* [Your instructions]: Restate exactly the lines from the top of the listing below to the line containing "2: (807, 575)"; the remaining lines are not wanted.

* [Data to use]:

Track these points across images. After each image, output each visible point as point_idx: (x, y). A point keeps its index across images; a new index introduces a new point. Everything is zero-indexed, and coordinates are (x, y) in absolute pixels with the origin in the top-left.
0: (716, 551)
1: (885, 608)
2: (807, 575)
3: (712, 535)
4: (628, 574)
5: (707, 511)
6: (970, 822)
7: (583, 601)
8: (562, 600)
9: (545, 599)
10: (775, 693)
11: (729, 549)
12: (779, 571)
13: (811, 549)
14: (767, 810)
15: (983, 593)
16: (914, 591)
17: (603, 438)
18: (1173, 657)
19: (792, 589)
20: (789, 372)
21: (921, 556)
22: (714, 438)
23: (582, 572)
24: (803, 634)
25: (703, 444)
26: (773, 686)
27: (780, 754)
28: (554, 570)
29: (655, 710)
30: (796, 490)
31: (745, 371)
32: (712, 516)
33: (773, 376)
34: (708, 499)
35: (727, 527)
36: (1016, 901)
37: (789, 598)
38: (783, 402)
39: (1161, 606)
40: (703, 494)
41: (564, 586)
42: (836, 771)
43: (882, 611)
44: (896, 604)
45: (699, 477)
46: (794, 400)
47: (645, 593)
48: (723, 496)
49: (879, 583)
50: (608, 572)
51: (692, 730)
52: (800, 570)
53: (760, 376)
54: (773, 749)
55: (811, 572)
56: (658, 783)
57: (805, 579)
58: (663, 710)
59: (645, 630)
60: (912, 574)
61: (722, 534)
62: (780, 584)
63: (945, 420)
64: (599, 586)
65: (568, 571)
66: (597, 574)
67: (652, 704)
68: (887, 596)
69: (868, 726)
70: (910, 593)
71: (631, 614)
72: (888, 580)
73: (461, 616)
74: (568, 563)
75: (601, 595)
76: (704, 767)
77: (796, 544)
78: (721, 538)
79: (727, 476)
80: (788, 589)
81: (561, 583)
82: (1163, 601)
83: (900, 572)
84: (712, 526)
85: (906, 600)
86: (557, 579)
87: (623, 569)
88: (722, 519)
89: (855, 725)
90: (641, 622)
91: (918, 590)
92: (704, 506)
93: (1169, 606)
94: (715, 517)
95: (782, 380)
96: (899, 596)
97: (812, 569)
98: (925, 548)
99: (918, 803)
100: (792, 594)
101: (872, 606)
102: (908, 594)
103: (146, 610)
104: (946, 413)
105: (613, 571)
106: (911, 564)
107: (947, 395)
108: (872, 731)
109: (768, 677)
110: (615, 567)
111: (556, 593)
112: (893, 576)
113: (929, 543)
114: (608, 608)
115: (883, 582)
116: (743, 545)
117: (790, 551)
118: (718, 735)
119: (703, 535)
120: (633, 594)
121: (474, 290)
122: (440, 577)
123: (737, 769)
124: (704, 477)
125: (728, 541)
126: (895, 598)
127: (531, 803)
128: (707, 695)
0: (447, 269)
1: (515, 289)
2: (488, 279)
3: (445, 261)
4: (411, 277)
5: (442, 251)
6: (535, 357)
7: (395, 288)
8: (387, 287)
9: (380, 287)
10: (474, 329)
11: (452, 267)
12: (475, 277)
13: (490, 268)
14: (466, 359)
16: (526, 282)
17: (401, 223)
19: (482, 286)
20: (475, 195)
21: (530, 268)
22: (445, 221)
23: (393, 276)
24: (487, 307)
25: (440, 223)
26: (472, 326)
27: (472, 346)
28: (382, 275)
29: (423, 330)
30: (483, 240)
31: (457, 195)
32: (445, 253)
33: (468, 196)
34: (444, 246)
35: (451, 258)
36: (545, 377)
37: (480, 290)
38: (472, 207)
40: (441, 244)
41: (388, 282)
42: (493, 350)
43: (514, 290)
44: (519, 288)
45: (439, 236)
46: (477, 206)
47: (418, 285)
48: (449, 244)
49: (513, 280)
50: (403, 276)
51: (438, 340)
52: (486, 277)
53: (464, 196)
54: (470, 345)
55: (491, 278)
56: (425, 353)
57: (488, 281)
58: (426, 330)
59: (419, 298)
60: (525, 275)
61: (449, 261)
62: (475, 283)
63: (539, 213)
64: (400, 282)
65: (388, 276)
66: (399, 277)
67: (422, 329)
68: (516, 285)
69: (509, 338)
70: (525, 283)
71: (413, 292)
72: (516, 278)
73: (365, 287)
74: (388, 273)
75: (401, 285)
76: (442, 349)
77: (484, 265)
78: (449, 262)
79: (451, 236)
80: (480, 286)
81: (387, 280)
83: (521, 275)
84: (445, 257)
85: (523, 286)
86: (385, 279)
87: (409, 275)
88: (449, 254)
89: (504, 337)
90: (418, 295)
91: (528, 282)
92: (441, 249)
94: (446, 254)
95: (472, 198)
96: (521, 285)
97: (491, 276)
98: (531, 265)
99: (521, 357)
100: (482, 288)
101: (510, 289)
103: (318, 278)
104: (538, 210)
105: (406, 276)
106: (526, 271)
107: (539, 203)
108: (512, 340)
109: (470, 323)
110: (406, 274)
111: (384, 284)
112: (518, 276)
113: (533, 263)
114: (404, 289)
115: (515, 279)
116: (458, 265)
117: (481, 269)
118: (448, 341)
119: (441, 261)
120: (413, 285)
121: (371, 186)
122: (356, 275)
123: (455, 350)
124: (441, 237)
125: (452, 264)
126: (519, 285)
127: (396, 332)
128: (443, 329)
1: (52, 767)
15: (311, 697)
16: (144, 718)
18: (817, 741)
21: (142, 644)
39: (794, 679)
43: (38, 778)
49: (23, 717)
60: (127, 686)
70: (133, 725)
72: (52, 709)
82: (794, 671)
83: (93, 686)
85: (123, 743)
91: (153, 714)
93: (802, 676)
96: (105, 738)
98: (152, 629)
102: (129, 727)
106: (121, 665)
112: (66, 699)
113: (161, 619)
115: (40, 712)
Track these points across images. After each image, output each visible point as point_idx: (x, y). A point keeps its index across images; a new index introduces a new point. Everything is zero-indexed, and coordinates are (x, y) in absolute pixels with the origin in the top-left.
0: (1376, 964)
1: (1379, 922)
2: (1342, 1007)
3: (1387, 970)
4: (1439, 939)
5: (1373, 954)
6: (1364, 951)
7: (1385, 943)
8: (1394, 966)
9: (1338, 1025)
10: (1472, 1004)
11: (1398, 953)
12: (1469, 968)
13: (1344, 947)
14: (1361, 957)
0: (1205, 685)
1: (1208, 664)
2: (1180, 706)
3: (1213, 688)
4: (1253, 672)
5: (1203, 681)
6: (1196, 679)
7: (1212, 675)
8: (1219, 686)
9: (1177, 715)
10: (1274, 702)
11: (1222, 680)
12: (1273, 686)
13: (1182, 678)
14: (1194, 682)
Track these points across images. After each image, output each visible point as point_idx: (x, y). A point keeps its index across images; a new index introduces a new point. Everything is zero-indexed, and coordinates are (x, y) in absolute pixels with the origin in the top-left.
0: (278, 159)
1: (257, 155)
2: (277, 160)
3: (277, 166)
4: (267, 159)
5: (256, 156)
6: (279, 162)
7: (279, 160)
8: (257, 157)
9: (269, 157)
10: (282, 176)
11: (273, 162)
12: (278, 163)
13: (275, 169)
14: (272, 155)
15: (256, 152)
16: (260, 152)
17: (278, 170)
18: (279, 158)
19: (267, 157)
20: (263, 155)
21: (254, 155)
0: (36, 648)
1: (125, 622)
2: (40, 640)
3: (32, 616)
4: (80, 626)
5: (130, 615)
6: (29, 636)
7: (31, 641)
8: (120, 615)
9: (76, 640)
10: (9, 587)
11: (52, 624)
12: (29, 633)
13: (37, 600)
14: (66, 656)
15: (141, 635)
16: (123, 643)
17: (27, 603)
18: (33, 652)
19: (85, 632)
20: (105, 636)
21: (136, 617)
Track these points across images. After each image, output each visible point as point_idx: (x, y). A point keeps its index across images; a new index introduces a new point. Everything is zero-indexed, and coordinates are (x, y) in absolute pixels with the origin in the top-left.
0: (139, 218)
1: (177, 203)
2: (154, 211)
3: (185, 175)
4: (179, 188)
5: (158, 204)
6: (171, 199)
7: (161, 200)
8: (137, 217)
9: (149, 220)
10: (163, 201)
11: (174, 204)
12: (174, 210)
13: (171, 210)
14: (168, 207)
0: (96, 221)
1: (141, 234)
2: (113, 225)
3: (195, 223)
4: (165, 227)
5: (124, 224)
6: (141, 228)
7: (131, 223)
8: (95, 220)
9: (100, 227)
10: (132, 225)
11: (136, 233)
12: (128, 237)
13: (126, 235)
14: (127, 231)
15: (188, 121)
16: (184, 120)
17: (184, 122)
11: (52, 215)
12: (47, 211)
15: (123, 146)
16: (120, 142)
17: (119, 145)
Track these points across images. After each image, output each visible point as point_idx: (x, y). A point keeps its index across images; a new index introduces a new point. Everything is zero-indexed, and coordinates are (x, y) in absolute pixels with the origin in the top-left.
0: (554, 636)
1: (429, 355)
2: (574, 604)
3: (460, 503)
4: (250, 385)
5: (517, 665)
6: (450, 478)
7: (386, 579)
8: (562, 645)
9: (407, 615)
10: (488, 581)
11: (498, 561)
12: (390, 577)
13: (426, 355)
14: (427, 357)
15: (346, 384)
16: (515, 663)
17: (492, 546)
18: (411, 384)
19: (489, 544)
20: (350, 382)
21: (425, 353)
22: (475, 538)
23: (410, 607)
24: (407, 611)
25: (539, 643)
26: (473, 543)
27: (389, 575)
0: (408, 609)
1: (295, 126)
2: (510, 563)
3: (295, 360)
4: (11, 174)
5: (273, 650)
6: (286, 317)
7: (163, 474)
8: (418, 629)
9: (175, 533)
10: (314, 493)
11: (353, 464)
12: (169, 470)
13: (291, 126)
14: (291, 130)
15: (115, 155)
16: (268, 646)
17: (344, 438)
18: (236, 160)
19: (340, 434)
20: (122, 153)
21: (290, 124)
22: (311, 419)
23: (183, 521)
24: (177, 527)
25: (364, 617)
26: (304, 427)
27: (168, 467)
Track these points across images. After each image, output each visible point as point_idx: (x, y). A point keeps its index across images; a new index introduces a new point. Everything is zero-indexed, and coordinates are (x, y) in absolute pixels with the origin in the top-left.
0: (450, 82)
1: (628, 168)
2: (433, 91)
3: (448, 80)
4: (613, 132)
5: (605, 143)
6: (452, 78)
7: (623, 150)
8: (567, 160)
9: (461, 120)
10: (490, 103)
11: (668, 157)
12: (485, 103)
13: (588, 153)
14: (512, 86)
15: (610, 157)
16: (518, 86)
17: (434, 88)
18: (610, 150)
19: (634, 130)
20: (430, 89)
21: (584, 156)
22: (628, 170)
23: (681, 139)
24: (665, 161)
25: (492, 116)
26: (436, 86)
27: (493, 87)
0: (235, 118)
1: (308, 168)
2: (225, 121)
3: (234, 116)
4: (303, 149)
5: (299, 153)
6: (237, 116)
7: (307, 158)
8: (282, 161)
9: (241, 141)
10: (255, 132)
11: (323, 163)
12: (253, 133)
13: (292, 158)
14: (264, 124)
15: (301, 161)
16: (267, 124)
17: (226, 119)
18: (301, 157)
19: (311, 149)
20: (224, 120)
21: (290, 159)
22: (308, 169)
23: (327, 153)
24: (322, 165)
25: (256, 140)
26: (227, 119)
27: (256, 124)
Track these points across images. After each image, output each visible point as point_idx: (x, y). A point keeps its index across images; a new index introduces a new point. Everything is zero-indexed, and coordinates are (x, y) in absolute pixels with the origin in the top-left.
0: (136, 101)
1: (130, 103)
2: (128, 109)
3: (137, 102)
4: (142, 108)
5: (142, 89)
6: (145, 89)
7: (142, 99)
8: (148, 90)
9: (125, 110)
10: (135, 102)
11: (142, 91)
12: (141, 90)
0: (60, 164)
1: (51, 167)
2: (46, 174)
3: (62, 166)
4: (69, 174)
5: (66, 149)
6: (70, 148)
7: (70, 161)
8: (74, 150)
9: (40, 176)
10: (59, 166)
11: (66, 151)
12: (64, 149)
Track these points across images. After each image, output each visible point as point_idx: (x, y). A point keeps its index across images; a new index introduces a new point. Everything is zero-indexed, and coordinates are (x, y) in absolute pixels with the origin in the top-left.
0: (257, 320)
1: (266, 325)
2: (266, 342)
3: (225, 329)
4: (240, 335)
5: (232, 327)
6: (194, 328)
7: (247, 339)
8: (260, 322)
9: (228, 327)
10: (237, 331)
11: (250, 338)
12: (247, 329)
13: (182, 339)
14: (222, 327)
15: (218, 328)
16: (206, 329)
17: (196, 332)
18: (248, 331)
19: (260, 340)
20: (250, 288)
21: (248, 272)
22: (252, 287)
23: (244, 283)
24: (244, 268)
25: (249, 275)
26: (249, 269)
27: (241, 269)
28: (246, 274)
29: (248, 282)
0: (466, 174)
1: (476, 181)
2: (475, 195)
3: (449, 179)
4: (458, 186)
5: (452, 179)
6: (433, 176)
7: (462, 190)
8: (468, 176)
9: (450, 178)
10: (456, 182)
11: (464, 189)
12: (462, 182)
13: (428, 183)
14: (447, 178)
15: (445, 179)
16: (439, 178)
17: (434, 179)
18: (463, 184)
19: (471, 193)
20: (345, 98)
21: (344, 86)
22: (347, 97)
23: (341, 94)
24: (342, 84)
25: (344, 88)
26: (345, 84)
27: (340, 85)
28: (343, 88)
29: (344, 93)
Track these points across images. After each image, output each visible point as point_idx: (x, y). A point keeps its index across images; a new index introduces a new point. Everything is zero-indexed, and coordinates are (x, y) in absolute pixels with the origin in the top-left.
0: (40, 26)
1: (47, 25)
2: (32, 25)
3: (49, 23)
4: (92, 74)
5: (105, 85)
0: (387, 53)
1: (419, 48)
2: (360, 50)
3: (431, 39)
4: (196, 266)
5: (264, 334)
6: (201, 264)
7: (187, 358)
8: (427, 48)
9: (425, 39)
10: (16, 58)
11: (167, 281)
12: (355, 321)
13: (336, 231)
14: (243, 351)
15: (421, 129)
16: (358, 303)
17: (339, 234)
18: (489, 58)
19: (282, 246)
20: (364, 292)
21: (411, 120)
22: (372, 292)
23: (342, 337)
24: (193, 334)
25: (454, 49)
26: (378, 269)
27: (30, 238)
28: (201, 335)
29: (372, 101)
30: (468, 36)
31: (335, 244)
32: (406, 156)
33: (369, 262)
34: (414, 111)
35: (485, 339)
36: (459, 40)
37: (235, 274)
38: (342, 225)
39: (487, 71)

* [Reply]:
Track these points across images. After each image, output each visible point as point_idx: (x, y). A point keeps its index across images; a new index introduces a new point. Everything is zero-indexed, and coordinates are (x, y) in absolute pixels with the origin in the top-left.
0: (716, 551)
1: (885, 608)
2: (807, 575)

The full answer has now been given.